Conspiran contra esta finalidad las gestiones de gobierno estadounidense que prefieren las relaciones bilaterales (entre Washington y cada país, uno a uno) antes que las multilaterales. A lo que se suma que, con la consolidación de las democracias en el hemisferio, que la comunicación entre las naciones americanas ha encontrado sus propias líneas. Las embajadas hablan entre sí, fluidamente y de muchos temas. Y no lo hacen a través de la OEA.

En los años recientes, de la mano de Almagro, es innegable que la institución recuperó algún protagonismo a partir de las denuncias sobre la violación de los derechos humanos durante el actual gobierno de Venezuela. No menos cierto es que un organismo internacional de estas características, y su burocracia, no pueden justificarse en el sólo hecho de denunciar a Nicolás Maduro como un dictador. Por caso, Donald Trump lo dice regulamente y por Twitter. Y buena parte de las naciones del continente que también execran al sucesor de Hugo Chávez lo condenan por dentro de la OEA, y también por fuera, en el Grupo de Lima.

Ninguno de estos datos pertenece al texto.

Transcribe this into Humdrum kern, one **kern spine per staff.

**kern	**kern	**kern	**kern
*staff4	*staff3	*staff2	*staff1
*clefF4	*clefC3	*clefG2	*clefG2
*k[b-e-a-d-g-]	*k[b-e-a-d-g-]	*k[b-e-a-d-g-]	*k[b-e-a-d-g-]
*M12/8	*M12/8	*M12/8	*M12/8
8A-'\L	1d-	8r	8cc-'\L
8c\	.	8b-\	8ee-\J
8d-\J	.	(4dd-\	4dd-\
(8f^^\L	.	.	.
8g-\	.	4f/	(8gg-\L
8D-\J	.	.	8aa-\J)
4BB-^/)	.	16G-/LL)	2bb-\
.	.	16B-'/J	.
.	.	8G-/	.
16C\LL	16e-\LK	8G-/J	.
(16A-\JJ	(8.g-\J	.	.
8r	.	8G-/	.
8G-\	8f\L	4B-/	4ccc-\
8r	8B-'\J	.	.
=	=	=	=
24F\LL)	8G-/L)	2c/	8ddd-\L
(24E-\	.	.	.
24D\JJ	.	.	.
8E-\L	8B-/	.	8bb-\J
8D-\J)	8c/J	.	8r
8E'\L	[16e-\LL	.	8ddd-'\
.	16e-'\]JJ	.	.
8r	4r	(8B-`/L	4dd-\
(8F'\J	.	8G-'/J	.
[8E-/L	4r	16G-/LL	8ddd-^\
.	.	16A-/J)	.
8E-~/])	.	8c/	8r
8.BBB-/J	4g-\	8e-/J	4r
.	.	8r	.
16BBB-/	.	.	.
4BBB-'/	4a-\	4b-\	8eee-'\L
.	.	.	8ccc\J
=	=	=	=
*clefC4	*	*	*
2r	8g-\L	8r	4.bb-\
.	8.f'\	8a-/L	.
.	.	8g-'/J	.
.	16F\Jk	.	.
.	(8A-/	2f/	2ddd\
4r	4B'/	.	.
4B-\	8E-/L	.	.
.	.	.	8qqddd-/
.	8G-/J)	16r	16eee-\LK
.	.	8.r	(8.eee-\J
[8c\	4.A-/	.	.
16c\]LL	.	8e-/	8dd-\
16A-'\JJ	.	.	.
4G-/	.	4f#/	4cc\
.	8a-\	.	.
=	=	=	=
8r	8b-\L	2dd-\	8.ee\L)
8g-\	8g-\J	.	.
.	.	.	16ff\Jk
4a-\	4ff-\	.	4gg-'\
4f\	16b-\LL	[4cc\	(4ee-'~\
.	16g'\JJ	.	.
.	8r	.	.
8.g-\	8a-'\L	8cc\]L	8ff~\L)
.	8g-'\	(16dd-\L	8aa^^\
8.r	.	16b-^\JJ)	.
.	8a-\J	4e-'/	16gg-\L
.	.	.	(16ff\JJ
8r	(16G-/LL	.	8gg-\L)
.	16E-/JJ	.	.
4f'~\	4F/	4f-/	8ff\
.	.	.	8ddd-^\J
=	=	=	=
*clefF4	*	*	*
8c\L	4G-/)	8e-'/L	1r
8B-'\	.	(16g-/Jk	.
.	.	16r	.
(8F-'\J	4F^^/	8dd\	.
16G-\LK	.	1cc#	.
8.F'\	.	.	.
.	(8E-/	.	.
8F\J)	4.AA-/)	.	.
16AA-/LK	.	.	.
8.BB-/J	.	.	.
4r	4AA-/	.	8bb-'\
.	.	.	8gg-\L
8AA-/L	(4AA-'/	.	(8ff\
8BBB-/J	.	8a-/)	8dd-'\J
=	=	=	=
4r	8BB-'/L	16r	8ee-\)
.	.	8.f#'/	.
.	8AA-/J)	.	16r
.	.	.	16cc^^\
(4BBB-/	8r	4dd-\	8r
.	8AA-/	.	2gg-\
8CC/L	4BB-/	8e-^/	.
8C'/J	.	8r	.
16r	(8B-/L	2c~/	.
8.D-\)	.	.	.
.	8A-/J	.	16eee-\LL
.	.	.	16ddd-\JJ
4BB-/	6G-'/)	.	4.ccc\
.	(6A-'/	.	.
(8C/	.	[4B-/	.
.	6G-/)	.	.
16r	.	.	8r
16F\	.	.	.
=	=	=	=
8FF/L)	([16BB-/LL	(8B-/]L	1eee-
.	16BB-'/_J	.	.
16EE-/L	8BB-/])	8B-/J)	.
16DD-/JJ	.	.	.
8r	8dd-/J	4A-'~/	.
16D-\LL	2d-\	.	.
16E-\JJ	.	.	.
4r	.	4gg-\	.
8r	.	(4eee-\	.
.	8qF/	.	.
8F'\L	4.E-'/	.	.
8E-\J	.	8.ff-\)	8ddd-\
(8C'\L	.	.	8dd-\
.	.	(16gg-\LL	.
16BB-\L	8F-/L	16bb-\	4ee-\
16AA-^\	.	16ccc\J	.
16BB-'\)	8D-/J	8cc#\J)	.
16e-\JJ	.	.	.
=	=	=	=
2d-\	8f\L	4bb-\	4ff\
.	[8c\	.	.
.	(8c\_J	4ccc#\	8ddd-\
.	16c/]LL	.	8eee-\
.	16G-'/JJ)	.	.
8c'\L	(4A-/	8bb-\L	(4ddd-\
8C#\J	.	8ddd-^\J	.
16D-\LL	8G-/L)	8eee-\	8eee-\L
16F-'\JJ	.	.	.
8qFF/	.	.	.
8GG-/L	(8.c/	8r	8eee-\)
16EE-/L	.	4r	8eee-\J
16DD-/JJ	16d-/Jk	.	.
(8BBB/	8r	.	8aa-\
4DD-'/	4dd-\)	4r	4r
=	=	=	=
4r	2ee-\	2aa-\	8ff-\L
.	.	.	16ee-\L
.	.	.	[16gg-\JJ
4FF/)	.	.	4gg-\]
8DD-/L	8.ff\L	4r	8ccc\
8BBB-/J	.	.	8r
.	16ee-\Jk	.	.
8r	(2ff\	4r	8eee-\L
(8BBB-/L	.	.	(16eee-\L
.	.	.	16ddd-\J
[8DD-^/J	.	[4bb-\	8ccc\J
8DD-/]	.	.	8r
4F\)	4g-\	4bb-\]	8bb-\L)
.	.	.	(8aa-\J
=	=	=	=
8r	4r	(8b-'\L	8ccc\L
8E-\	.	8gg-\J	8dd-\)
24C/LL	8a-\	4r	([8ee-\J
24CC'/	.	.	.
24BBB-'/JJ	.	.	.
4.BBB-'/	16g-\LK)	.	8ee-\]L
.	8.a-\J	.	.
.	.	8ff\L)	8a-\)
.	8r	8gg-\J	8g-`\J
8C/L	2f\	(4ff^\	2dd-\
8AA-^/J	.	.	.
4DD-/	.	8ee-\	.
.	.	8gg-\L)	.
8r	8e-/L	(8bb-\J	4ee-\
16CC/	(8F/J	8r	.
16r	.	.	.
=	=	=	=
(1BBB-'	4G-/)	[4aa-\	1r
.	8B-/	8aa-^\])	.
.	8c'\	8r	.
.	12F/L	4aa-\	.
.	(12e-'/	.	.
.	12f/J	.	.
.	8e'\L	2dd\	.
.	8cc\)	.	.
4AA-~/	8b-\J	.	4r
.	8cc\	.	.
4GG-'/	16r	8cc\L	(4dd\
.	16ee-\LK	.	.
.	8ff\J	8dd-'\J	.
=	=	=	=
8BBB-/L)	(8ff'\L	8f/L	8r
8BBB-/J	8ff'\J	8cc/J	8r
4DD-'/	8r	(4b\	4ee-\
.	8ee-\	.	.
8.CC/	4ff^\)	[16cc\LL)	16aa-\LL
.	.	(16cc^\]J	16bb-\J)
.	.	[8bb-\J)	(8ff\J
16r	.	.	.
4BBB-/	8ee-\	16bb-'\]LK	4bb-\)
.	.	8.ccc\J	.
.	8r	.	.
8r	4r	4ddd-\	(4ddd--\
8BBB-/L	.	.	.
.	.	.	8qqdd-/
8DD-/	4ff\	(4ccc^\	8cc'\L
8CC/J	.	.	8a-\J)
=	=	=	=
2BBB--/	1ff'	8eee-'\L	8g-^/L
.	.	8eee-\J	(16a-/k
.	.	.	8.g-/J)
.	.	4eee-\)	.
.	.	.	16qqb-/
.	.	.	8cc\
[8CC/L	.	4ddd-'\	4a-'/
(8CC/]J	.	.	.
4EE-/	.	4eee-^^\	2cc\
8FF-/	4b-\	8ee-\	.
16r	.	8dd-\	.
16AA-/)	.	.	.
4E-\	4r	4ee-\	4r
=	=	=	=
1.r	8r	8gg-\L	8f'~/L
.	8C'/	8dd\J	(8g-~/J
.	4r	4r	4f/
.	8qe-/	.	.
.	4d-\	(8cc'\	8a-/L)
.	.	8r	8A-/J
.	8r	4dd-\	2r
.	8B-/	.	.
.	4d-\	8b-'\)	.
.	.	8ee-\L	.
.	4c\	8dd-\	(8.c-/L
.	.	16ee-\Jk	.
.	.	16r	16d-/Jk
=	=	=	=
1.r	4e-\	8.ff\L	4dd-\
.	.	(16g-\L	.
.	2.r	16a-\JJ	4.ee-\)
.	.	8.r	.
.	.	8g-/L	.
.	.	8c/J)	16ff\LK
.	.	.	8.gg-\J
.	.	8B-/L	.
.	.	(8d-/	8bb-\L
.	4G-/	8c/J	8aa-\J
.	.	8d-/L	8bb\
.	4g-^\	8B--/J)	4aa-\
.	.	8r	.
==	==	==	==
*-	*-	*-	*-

En este contexto reciente de relanzamiento y reingeniería de la OEA, los estados subnacionales prometen convertirse en una importante veta para el trabajo del organismo: “uno de los propósitos esenciales” que reivindica para sí misma en los considerandos de la declaración de intenciones firmada el martes, “es promover, por medio de la acción cooperativa, su desarrollo económico, social y cultural”. Las necesidades de integración y de colaboración de las provincias sudamericanas, que reniegan del centralismo de hecho de sus países, sí demandan de la experticia técnica de la OEA. Y la OEA también necesita ser necesitada.

De esas materias también está hecho el acuerdo de esta semana.